Isotropic reconstruction of 3D fluorescence microscopy images using convolutional neural networks
Martin Weigert, Loic Royer, Florian Jug, Gene Myers

TL;DR
This paper introduces a convolutional neural network approach to convert anisotropic fluorescence microscopy images into isotropic ones, improving downstream analysis and outperforming traditional deconvolution and super-resolution methods.
Contribution
The authors develop an end-to-end CNN that learns to restore isotropic resolution from anisotropic microscopy data, demonstrating superior performance over existing techniques.
Findings
Improved isotropic resolution in synthetic and real datasets.
Enhanced accuracy in 3D segmentation tasks.

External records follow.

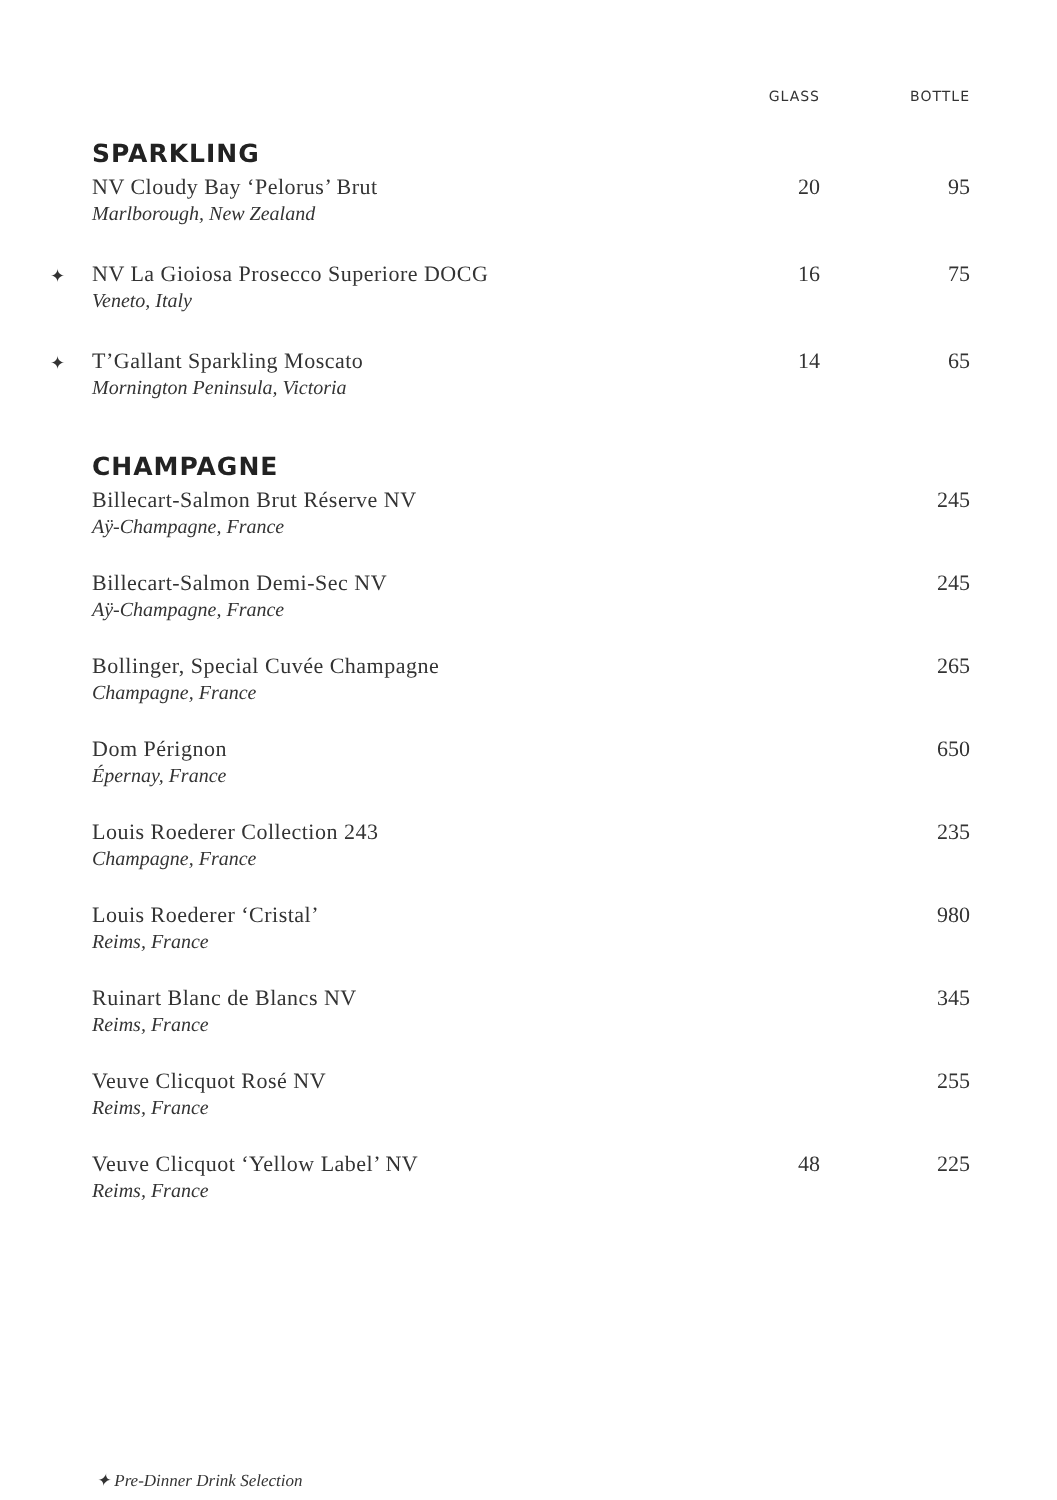| | | GLASS | BOTTLE |
| --- | --- | --- | --- |
| | SPARKLING | | |
| | NV Cloudy Bay ‘Pelorus’ Brut Marlborough, New Zealand | 20 | 95 |
| ✦ | NV La Gioiosa Prosecco Superiore DOCG Veneto, Italy | 16 | 75 |
| ✦ | T’Gallant Sparkling Moscato Mornington Peninsula, Victoria | 14 | 65 |
| | CHAMPAGNE | | |
| | Billecart-Salmon Brut Réserve NV Aÿ-Champagne, France | | 245 |
| | Billecart-Salmon Demi-Sec NV Aÿ-Champagne, France | | 245 |
| | Bollinger, Special Cuvée Champagne Champagne, France | | 265 |
| | Dom Pérignon Épernay, France | | 650 |
| | Louis Roederer Collection 243 Champagne, France | | 235 |
| | Louis Roederer ‘Cristal’ Reims, France | | 980 |
| | Ruinart Blanc de Blancs NV Reims, France | | 345 |
| | Veuve Clicquot Rosé NV Reims, France | | 255 |
| | Veuve Clicquot ‘Yellow Label’ NV Reims, France | 48 | 225 |
✦ Pre-Dinner Drink Selection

Outperforms traditional deconvolution and super-resolution methods.
Abstract
Fluorescence microscopy images usually show severe anisotropy in axial versus lateral resolution. This hampers downstream processing, i.e. the automatic extraction of quantitative biological data. While deconvolution methods and other techniques to address this problem exist, they are either time consuming to apply or limited in their ability to remove anisotropy. We propose a method to recover isotropic resolution from readily acquired anisotropic data. We achieve this using a convolutional neural network that is trained end-to-end from the same anisotropic body of data we later apply the network to. The network effectively learns to restore the full isotropic resolution by restoring the image under a trained, sample specific image prior. We apply our method to synthetic and real datasets and show that our results improve on results from deconvolution and state-of-the-art…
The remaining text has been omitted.